── Input ──

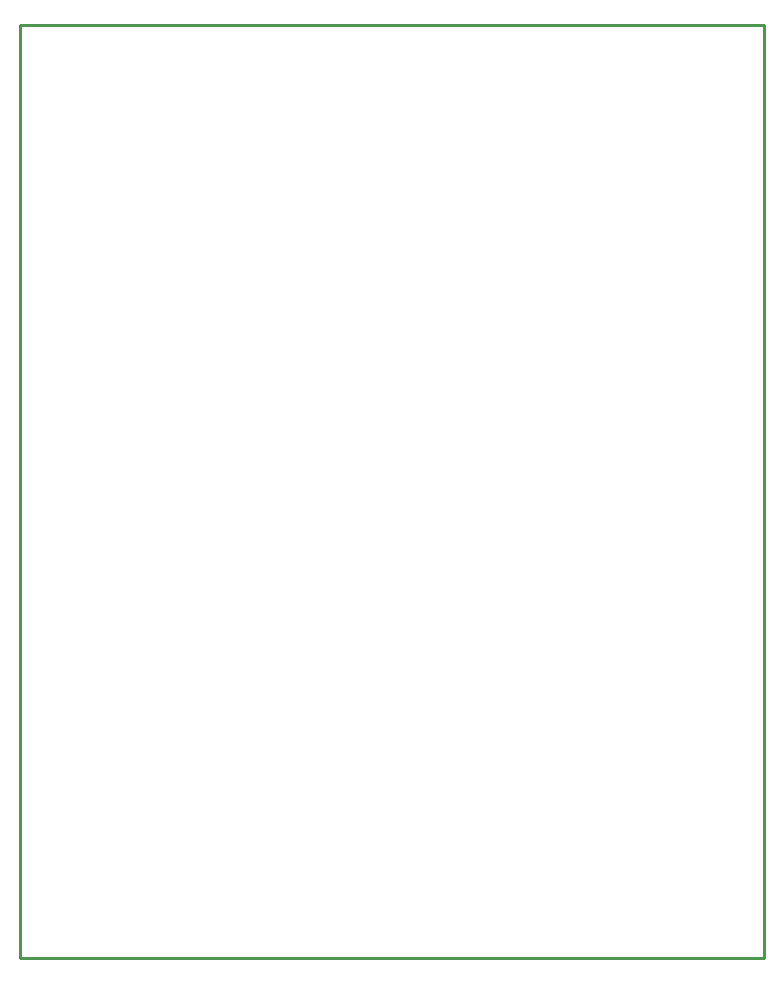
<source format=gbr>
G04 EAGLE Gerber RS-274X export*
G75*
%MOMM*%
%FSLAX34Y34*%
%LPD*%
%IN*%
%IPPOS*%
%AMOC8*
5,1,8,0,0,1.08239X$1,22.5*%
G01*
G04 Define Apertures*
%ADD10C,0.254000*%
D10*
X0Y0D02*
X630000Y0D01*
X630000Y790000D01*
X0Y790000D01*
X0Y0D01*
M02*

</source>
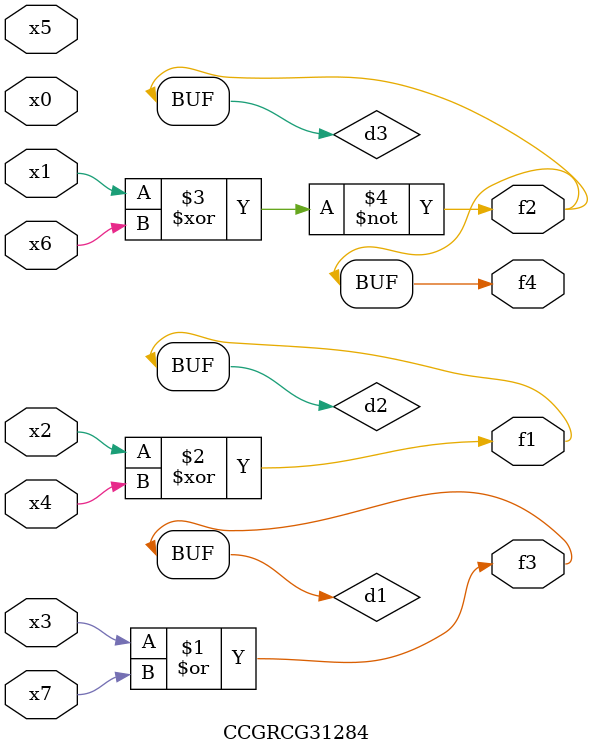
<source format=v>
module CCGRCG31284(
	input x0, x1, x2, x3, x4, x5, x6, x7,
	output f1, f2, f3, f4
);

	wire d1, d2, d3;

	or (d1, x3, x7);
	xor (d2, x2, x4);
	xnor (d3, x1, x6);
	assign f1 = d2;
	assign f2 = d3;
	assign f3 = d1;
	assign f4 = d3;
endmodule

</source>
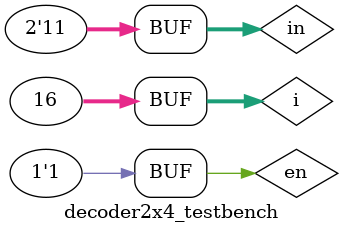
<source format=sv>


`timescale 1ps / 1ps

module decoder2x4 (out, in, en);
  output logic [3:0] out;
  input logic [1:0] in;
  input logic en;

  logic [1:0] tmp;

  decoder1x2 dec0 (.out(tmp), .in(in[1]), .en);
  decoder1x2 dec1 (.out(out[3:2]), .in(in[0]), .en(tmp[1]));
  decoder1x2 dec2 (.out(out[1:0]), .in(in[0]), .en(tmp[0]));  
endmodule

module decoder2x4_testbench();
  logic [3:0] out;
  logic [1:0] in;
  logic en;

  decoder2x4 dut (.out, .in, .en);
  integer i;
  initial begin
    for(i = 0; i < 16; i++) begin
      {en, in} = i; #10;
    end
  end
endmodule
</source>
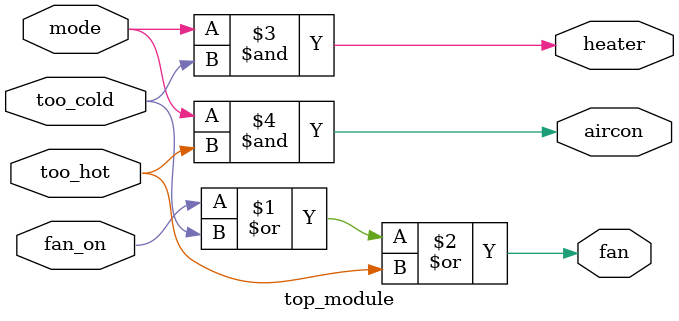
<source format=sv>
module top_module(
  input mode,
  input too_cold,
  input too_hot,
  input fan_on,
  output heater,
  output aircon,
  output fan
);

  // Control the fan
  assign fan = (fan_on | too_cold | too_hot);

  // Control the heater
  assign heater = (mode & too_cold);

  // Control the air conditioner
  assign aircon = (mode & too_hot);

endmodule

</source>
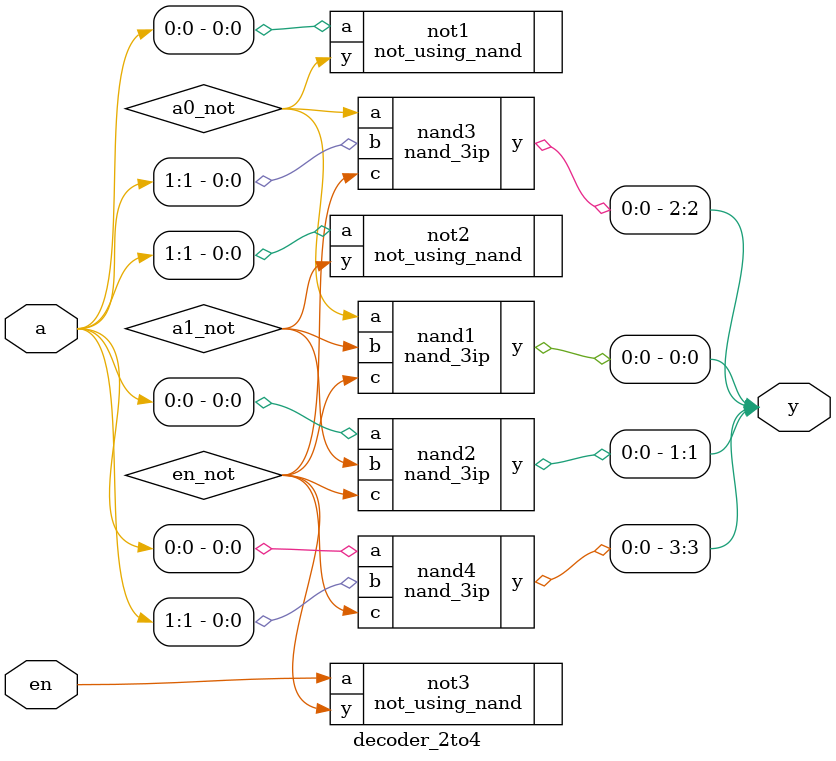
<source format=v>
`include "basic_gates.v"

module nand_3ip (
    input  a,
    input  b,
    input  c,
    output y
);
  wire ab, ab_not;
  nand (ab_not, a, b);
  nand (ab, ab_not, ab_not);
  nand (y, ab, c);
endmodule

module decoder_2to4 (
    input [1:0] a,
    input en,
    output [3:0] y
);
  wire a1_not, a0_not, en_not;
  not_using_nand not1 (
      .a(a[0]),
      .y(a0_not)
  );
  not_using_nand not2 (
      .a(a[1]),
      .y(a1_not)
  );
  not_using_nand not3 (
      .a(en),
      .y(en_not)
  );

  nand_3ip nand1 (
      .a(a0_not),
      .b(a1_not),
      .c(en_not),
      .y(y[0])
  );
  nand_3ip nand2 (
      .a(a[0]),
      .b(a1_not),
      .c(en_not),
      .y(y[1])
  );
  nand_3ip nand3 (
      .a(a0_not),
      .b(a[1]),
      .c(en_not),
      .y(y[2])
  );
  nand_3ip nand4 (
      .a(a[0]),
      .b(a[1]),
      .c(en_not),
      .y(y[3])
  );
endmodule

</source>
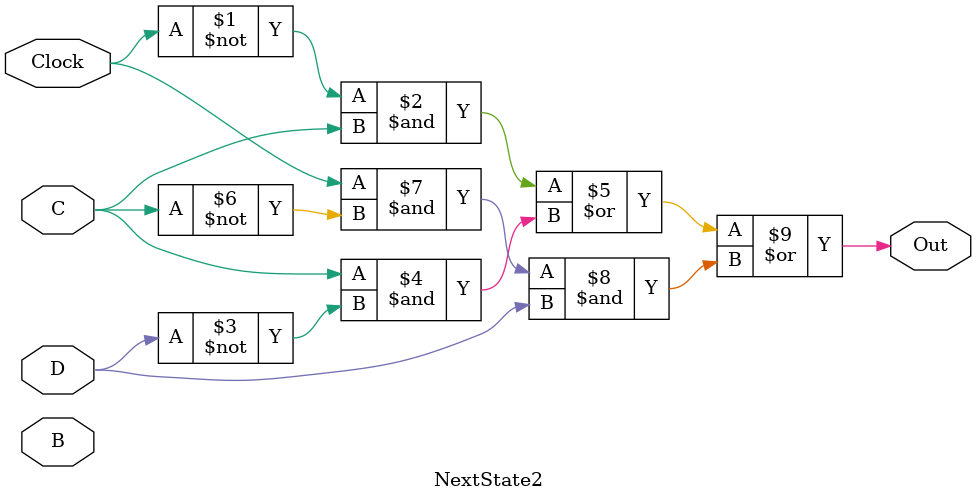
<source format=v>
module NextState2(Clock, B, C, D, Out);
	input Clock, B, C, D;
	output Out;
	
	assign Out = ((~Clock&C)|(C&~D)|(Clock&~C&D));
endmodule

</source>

───

- [Your goal] Your copy of the entries must be exact and must not include any of their pictures.

- [Exercise response]
<source format=gbr>
G04 EAGLE Gerber RS-274X export*
G75*
%MOMM*%
%FSLAX34Y34*%
%LPD*%
%IN*%
%IPPOS*%
%AMOC8*
5,1,8,0,0,1.08239X$1,22.5*%
G01*
G04 Define Apertures*
%ADD10C,0.254000*%
D10*
X0Y0D02*
X630000Y0D01*
X630000Y790000D01*
X0Y790000D01*
X0Y0D01*
M02*

</source>
<source format=v>
module CCGRCG31284(
	input x0, x1, x2, x3, x4, x5, x6, x7,
	output f1, f2, f3, f4
);

	wire d1, d2, d3;

	or (d1, x3, x7);
	xor (d2, x2, x4);
	xnor (d3, x1, x6);
	assign f1 = d2;
	assign f2 = d3;
	assign f3 = d1;
	assign f4 = d3;
endmodule

</source>
<source format=sv>


`timescale 1ps / 1ps

module decoder2x4 (out, in, en);
  output logic [3:0] out;
  input logic [1:0] in;
  input logic en;

  logic [1:0] tmp;

  decoder1x2 dec0 (.out(tmp), .in(in[1]), .en);
  decoder1x2 dec1 (.out(out[3:2]), .in(in[0]), .en(tmp[1]));
  decoder1x2 dec2 (.out(out[1:0]), .in(in[0]), .en(tmp[0]));  
endmodule

module decoder2x4_testbench();
  logic [3:0] out;
  logic [1:0] in;
  logic en;

  decoder2x4 dut (.out, .in, .en);
  integer i;
  initial begin
    for(i = 0; i < 16; i++) begin
      {en, in} = i; #10;
    end
  end
endmodule
</source>
<source format=sv>
module top_module(
  input mode,
  input too_cold,
  input too_hot,
  input fan_on,
  output heater,
  output aircon,
  output fan
);

  // Control the fan
  assign fan = (fan_on | too_cold | too_hot);

  // Control the heater
  assign heater = (mode & too_cold);

  // Control the air conditioner
  assign aircon = (mode & too_hot);

endmodule

</source>
<source format=v>
`include "basic_gates.v"

module nand_3ip (
    input  a,
    input  b,
    input  c,
    output y
);
  wire ab, ab_not;
  nand (ab_not, a, b);
  nand (ab, ab_not, ab_not);
  nand (y, ab, c);
endmodule

module decoder_2to4 (
    input [1:0] a,
    input en,
    output [3:0] y
);
  wire a1_not, a0_not, en_not;
  not_using_nand not1 (
      .a(a[0]),
      .y(a0_not)
  );
  not_using_nand not2 (
      .a(a[1]),
      .y(a1_not)
  );
  not_using_nand not3 (
      .a(en),
      .y(en_not)
  );

  nand_3ip nand1 (
      .a(a0_not),
      .b(a1_not),
      .c(en_not),
      .y(y[0])
  );
  nand_3ip nand2 (
      .a(a[0]),
      .b(a1_not),
      .c(en_not),
      .y(y[1])
  );
  nand_3ip nand3 (
      .a(a0_not),
      .b(a[1]),
      .c(en_not),
      .y(y[2])
  );
  nand_3ip nand4 (
      .a(a[0]),
      .b(a[1]),
      .c(en_not),
      .y(y[3])
  );
endmodule

</source>
<source format=v>
module NextState2(Clock, B, C, D, Out);
	input Clock, B, C, D;
	output Out;
	
	assign Out = ((~Clock&C)|(C&~D)|(Clock&~C&D));
endmodule

</source>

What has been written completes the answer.